- _DOCUMENT PASSAGE_
◇ ◇ ◇ ◇
At this point some people might be tempted to think that “If we happen to design the core business model in a perfectly isolated model we would be able to accomplish occasional transformation projects with minor cost and effort, without much hassle”. Although it does help significantly to make powerful abstraction of the core domain model, unfortunately that does not bring in paramount reduction at the cost and effort required for transformation projects as hoped.

This illusion stems from the fact that we tend to imagine the whole model having a gigantic core and a thin peripheral layer around it. However, in practice, most of the cases, the opposite holds true, i.e. the volume of the periphery surrounding the core gets too large inevitably. Even-though some fundamental algorithms and business rules tend to remain unchanged across many trend cycles or transformations, UX is always subject to change, perhaps, must change over periods. The UX is not only comprised of UI but also the “application logic” that represents the stories, flows and scenarios that users experience. Consequently these components become larger than the core business logic itself for many enterprise systems. In other words, the size and complexity of the periphery is not largely “accidental” as it is supposed to be, but rather “essential”. For instance, various client agents(web, mobile, kiosk etc.) or 3rd party integrations dictate various presentation and flow logics for the same core model. Moreover, that periphery is more prone to technological changes and advances compared to the core business model.

I compare this situation with the neighborhood barbers changing the decoration of the shop periodically. Neither the core model of barbers’ business show much variation, nor the change in hair and beard cutting fashion require changing the decoration of the shop and even changing the scissors or knives at hand. But they do think that they have to change the decoration occasionally even if it is not directly related to the core business with the concern of keeping the user experience and satisfaction at the highest level despite being very costly for them.

Another point I would like to raise here is the interesting dichotomy between human civilization and digital transformation:

Traditional history of human civilization comes out in the form of urbanization, permanent settlement, building large and flashy buildings, infrastructures and superstructures that will survive for many years, taking root in one place -the word civilization comes from civitas i.e. city-. On the other hand cloud native transformation evokes the nomadic culture: It doesn’t matter where a piece of software works. It should be able to work here and there today or tomorrow. Be able to work on-premise private cloud today, on the public cloud X tomorrow and on the Y cloud the next day.
◇ ◇ ◇ ◇
- _DATA SUPPLIED_
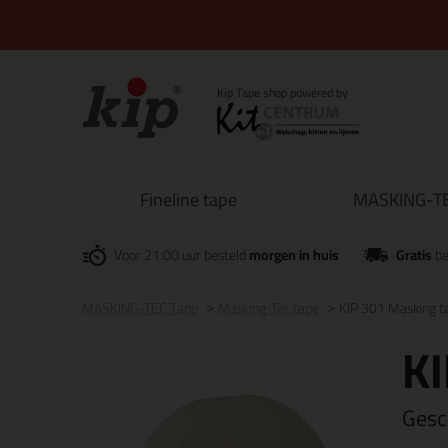
Fineline tape
MASKING-TE
Voor 21:00 uur besteld
morgen in huis
Gratis
be
MASKING-TEC Tape
Masking-Tec tape
KIP 301 Masking t
KI
Gesch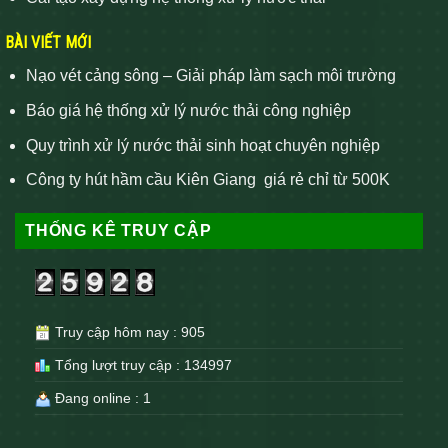
BÀI VIẾT MỚI
Nạo vét cảng sông – Giải pháp làm sạch môi trường
Báo giá hệ thống xử lý nước thải công nghiệp
Quy trình xử lý nước thải sinh hoạt chuyên nghiệp
Công ty hút hầm cầu Kiên Giang giá rẻ chỉ từ 500K
THỐNG KÊ TRUY CẬP
Truy cập hôm nay : 905
Tổng lượt truy cập : 134997
Đang online : 1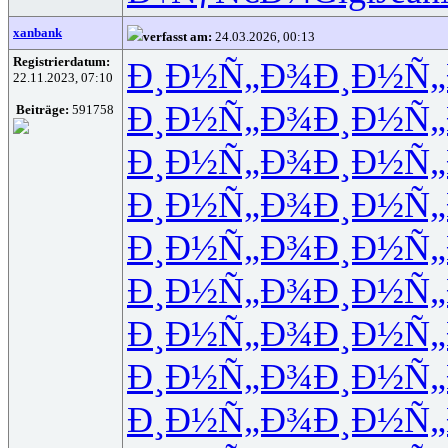
xanbank
verfasst am:
24.03.2026, 00:13
Registrierdatum:
Ð¸Ð½Ñ„Ð¾
Ð¸Ð½Ñ
22.11.2023, 07:10
Ð¸Ð½Ñ„Ð¾
Ð¸Ð½Ñ
Beiträge:
591758
Ð¸Ð½Ñ„Ð¾
Ð¸Ð½Ñ
Ð¸Ð½Ñ„Ð¾
Ð¸Ð½Ñ
Ð¸Ð½Ñ„Ð¾
Ð¸Ð½Ñ
Ð¸Ð½Ñ„Ð¾
Ð¸Ð½Ñ
Ð¸Ð½Ñ„Ð¾
Ð¸Ð½Ñ
Ð¸Ð½Ñ„Ð¾
Ð¸Ð½Ñ
Ð¸Ð½Ñ„Ð¾
Ð¸Ð½Ñ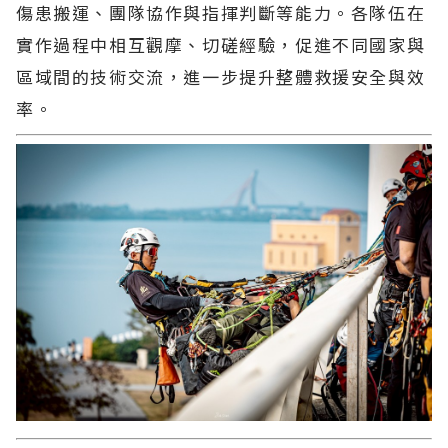
傷患搬運、團隊協作與指揮判斷等能力。各隊伍在
實作過程中相互觀摩、切磋經驗，促進不同國家與
區域間的技術交流，進一步提升整體救援安全與效
率。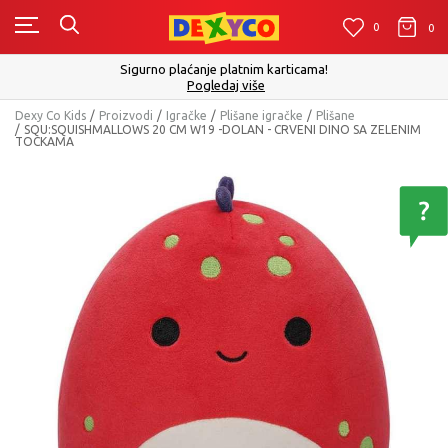
0
0
0
Sigurno plaćanje platnim karticama!
Pogledaj više
Dexy Co Kids
Proizvodi
Igračke
Plišane igračke
Plišane
SQU:SQUISHMALLOWS 20 CM W19 -DOLAN - CRVENI DINO SA ZELENIM
TOCKAMA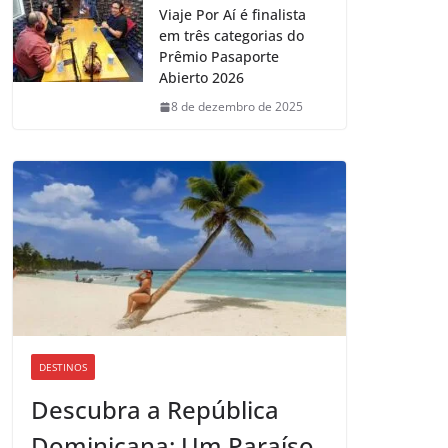
Viaje Por Aí é finalista
em três categorias do
Prêmio Pasaporte
Abierto 2026
8 de dezembro de 2025
DESTINOS
Descubra a República
Dominicana: Um Paraíso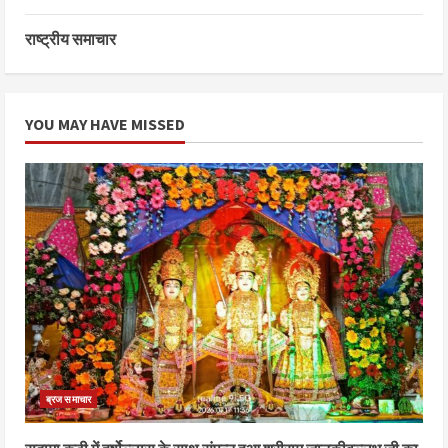
राष्ट्रीय समाचार
YOU MAY HAVE MISSED
ब्रज समाचार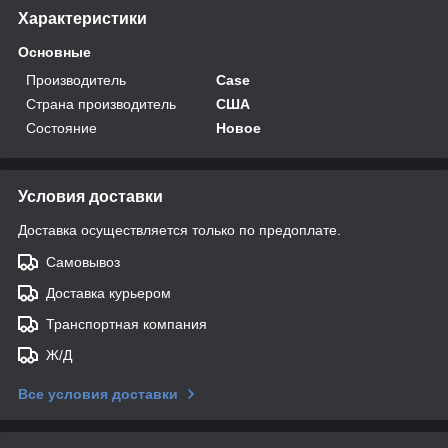
Характеристики
Основные
Производитель
Case
Страна производитель
США
Состояние
Новое
Условия доставки
Доставка осуществляется только по предоплате.
Самовывоз
Доставка курьером
Транспортная компания
Ж/Д
Все условия доставки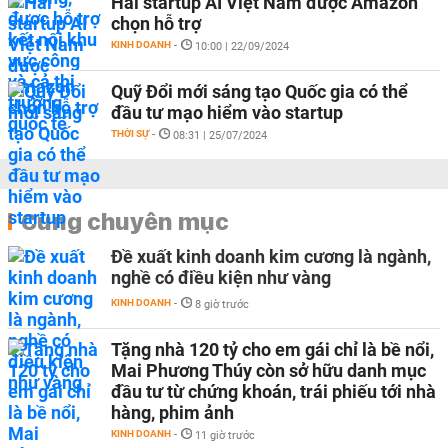
Hai startup AI Việt Nam được Amazon
chọn hỗ trợ
KINH DOANH
-
10:00 | 22/09/2024
Quỹ Đổi mới sáng tạo Quốc gia có thể
đầu tư mạo hiểm vào startup
THỜI SỰ
-
08:31 | 25/07/2024
Cùng chuyên mục
Đề xuất kinh doanh kim cương là ngành,
nghề có điều kiện như vàng
KINH DOANH
-
8 giờ trước
Tặng nhà 120 tỷ cho em gái chỉ là bề nổi,
Mai Phương Thúy còn sở hữu danh mục
đầu tư từ chứng khoán, trái phiếu tới nhà
hàng, phim ảnh
KINH DOANH
-
11 giờ trước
◇ ◇ ◇ ◇
- _PROBLEM TO WORK ON_
In the passage on core business models and transformation, give the text again from "At this point" to "projects as hoped.", swapping "transformation projects" for "migration projects".

- _SOLUTION_
At this point some people might be tempted to think that “If we happen to design the core business model in a perfectly isolated model we would be able to accomplish occasional migration projects with minor cost and effort, without much hassle”. Although it does help significantly to make powerful abstraction of the core domain model, unfortunately that does not bring in paramount reduction at the cost and effort required for migration projects as hoped.